ALB (Layer 7): HTTP/HTTPS aware, routes by URL path, host header, query params. Terminates TLS. For web applications. NLB (Layer 4): TCP/UDP, passes raw packets, preserves client IP, static IP per AZ, millions of RPS, microsecond latency. For non-HTTP workloads or when you need static IPs. Use ALB for microservices routing; NLB for game servers, custom protocols, or in front of firewalls.

Troubleshooting Scenarios

Q: You deploy an app to a private subnet in AWS. It can reach the RDS database but can't pull Docker images from ECR. What's wrong?

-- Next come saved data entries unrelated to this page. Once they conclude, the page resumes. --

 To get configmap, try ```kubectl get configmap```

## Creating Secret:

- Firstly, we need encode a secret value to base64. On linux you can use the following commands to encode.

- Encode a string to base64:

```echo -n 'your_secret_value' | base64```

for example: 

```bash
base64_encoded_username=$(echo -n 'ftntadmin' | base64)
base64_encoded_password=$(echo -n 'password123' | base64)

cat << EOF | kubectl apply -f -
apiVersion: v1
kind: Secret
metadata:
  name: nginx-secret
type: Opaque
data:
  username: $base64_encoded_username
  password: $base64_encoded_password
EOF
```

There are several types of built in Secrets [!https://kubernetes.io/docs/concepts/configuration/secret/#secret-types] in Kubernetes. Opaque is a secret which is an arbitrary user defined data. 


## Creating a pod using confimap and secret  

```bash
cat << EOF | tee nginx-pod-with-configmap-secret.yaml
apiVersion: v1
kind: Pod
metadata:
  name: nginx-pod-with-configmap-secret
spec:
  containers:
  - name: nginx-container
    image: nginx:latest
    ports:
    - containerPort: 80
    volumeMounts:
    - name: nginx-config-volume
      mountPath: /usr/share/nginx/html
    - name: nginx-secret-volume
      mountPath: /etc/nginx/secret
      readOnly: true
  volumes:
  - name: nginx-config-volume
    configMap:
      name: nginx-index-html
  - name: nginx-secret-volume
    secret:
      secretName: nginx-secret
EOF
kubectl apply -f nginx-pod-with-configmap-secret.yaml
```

Private subnet has no internet route. Options:

Add a NAT Gateway in a public subnet; update private subnet route table 0.0.0.0/0 → nat-xxxx
Add a VPC Interface Endpoint for ECR (com.amazonaws.region.ecr.api and com.amazonaws.region.ecr.dkr) + S3 Gateway Endpoint (ECR stores layers in S3) — no internet needed, no NAT cost

Q: A microservice is getting 504 Gateway Timeout from the load balancer. How do you debug?

Check LB health check — is the target healthy?
Check target group: is the instance/container responding on the health check path?
curl -v http://internal-ip:port/health from within the VPC — does the app respond directly?
Check app logs for errors/slow queries
Check time_connect vs time_ttfb in curl timing — is it the TCP connect (network/SG) or the response (app)?
Check security group: does LB SG have access to app port? Does app SG allow traffic from LB SG?
Check if app is timing out internally (DB query, external API call)

Q: A developer says "DNS is not working" for a new internal service. How do you diagnose?

bashdig internal.company.com          # does it resolve?
dig @your-dns-server internal.company.com  # test specific server
dig +trace internal.company.com   # full resolution chain
cat /etc/resolv.conf               # which resolver? search domains?

Check: record created in correct zone? Correct DNS server authoritative for this zone? Split-horizon DNS — internal DNS returns private IP, public DNS returns public? TTL on old record cached? Correct /etc/resolv.conf search domain?